Sharp and Kahin were both intelligent academic politicians who recognized the power of disciplinary departments in American universities. They also understood, better than Pelzer and Benda at Yale, that the long-term growth and stability of Southeast Asia programs depended on new faculty being integrated, intellectually and financially, into these departments. New, young professors in America are on trial for their first six years, during which they can be dismissed very easily. In the sixth year, at the latest, they come up for an intensive review of their teaching and publication records. If they pass, they move up in rank from Assistant Professor to Associate Professor, and get lifetime tenure, meaning that they cannot be dismissed except for criminal activity or serious sexual scandals.
The Sharp-Kahin strategy therefore involved two stages.
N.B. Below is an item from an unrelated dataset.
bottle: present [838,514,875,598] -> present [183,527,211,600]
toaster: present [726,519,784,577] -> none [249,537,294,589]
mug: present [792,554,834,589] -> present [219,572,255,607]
The first was to find youngsters capable of securing tenure by showing strong disciplinary credentials. (Usually departments were not much interested in Southeast Asia as such.) Having located such youngsters they would then use Rockefeller and Ford money to pay the salaries of these young scholars for a few years, on the understanding that if they did well from a disciplinary viewpoint, they would be moved over to their department’s regular salary budget. The second step was to make sure the youngsters did a lot of undergraduate teaching on subjects having nothing to do with Southeast Asia. In my case, I taught subjects like ‘Traditions of Socialism’, ‘Politics in the British Commonwealth’, ‘The Political Role of the Military’, or ‘Politics and Literature’. This involved a lot of work, but it protected the program from lapsing into isolation and Orientalism. The crucial thing was that every professor in the program should have a firm base in a discipline, and be able to teach many more subjects than just Southeast Asia.
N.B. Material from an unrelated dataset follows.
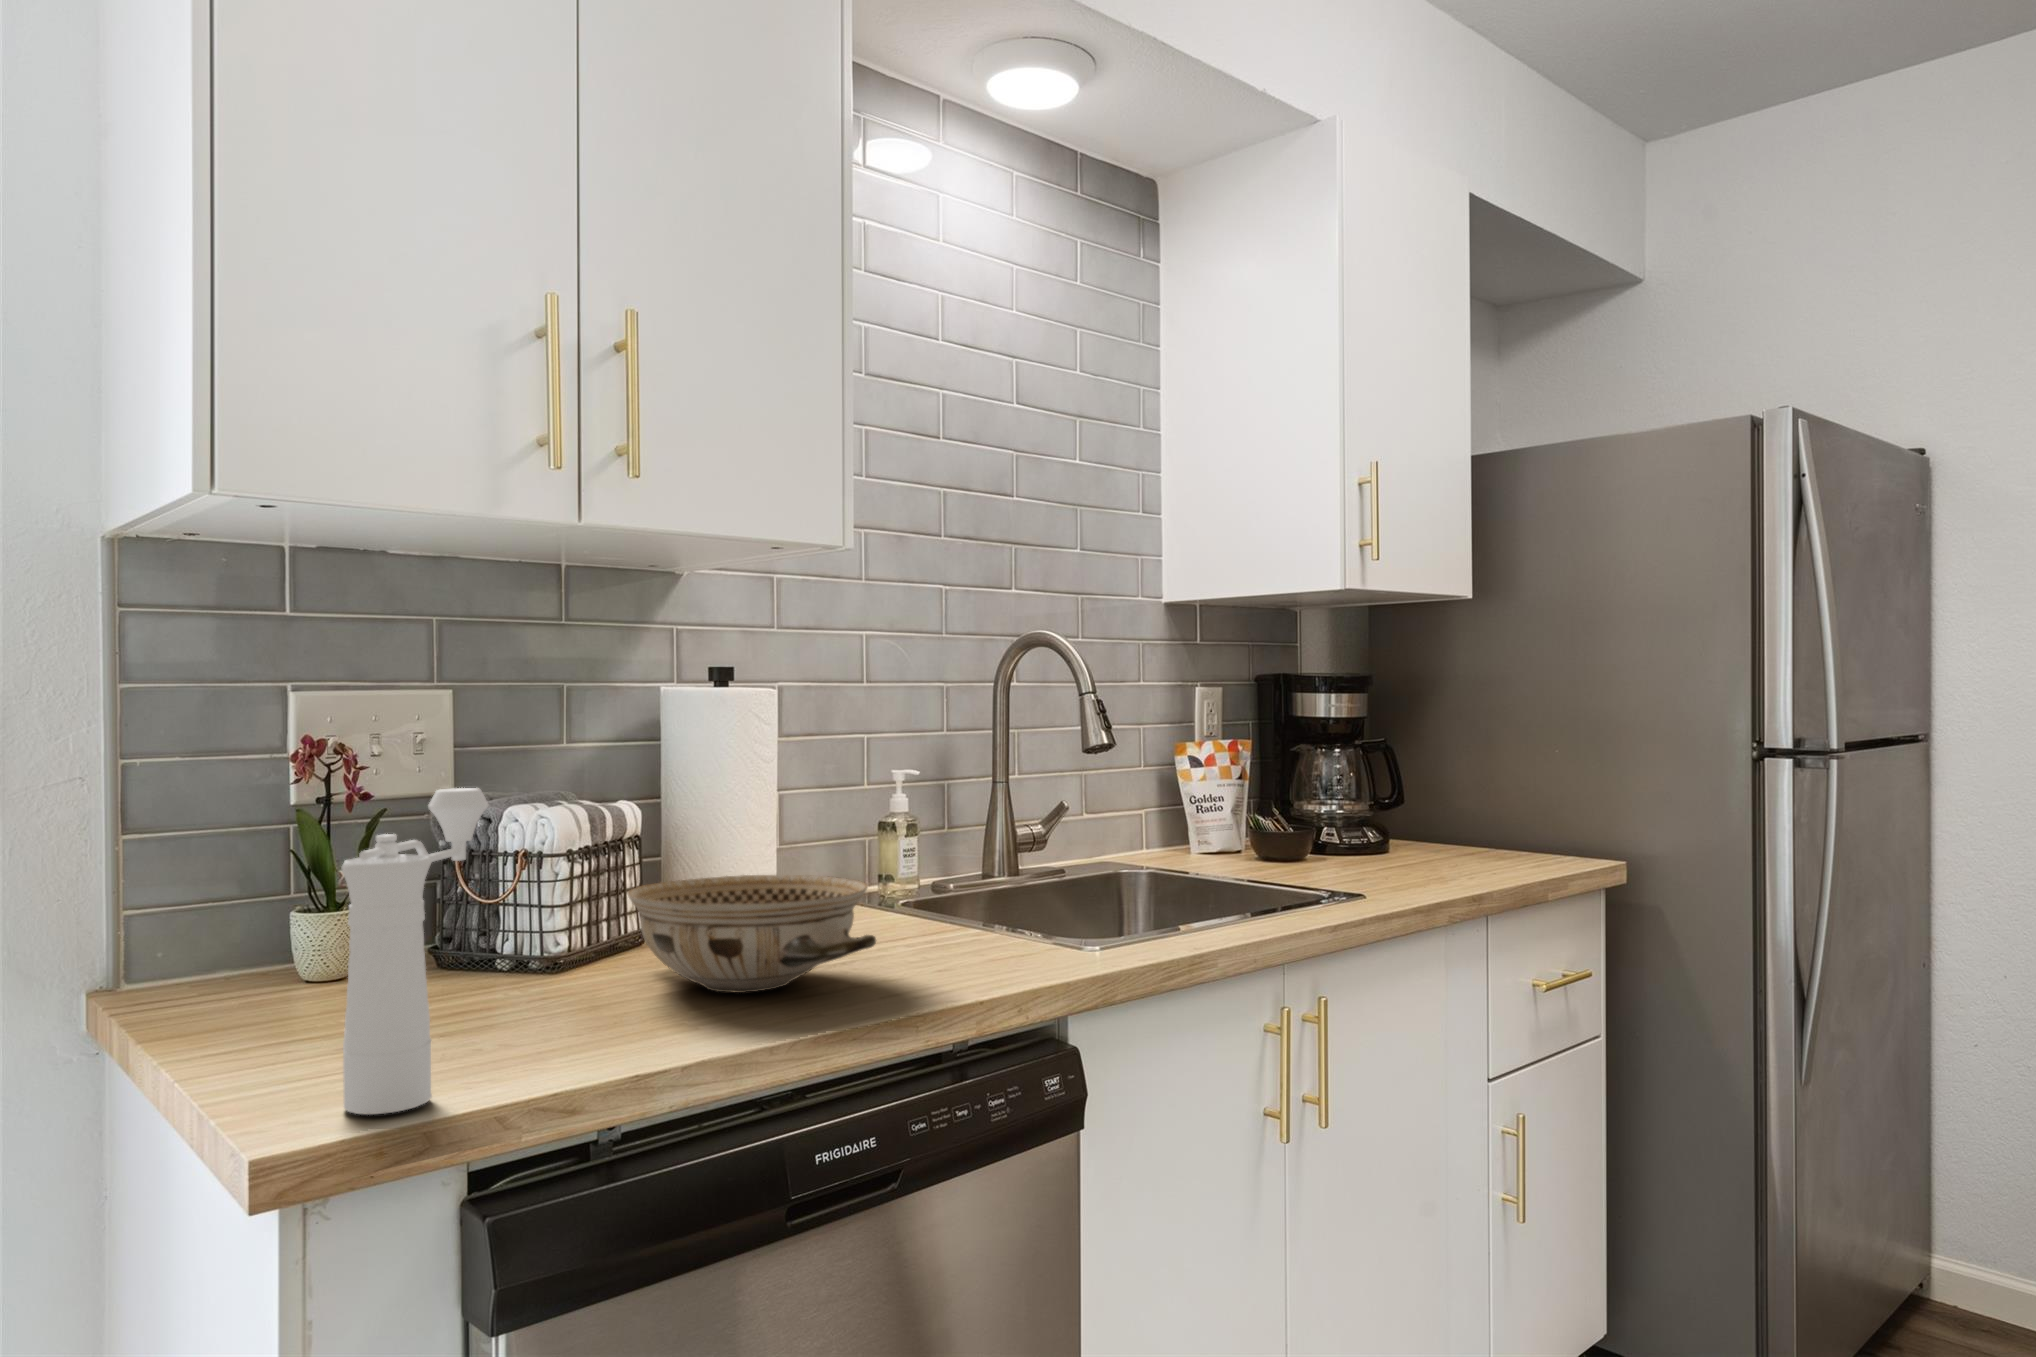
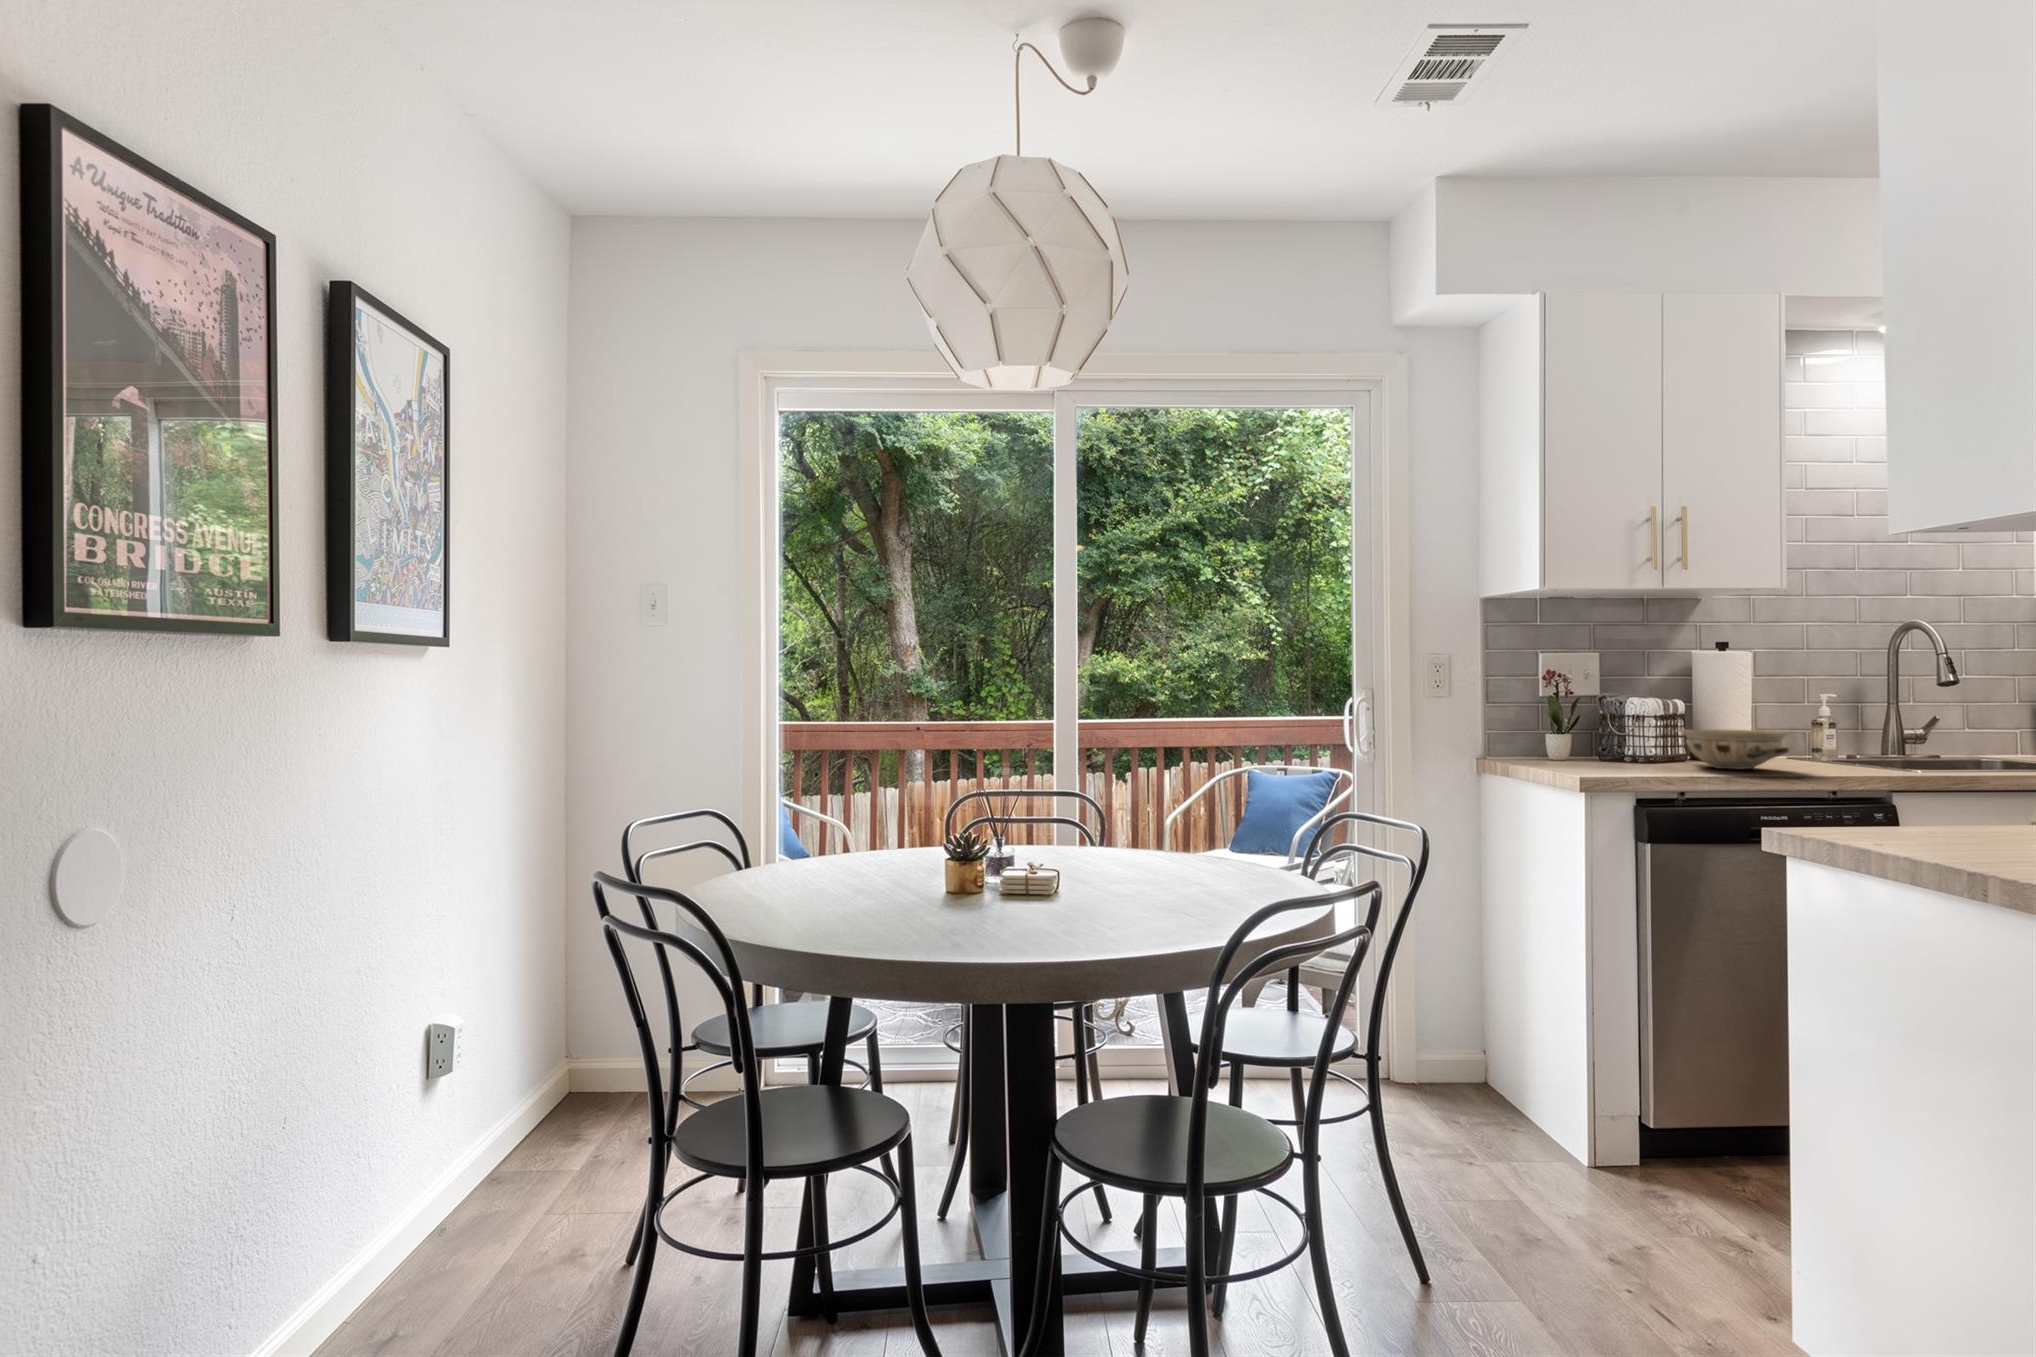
pepper mill: present [342,788,489,1115] -> none [1595,684,1636,775]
It was still quite hard to realize these goals in the 1950s, but the situation changed greatly in the 1960s. First, the Russians’ achievement in putting an astronaut into space ahead of the Americans alarmed many politically powerful people and institutions in the US. Part of the humiliation was attributed to the backwardness of American universities. But there were wider anxieties as well: the war in Korea, the rising power of Mao’s China, the growing crisis in Indochina, wars in South Asia, instability in the Middle East, and so on. Starting around 1960, a huge amount of money was poured into the universities in the form of scholarships, language courses and the like. Area programs like Cornell’s Southeast Asia Program for the first time began to receive a lot of money from the state.
This change created a clear semi-generational break among the students. The whole time I was a graduate student, my classmates and I never received any scholarships; we paid for our education by working as teaching assistants to professors with large classes. We took this for granted, assumed it was good practice for the future, and even quite enjoyed it. By 1961, the number of graduate students had visibly increased, most had scholarships, and some were rather annoyed if they were forced (for their own good) to teach.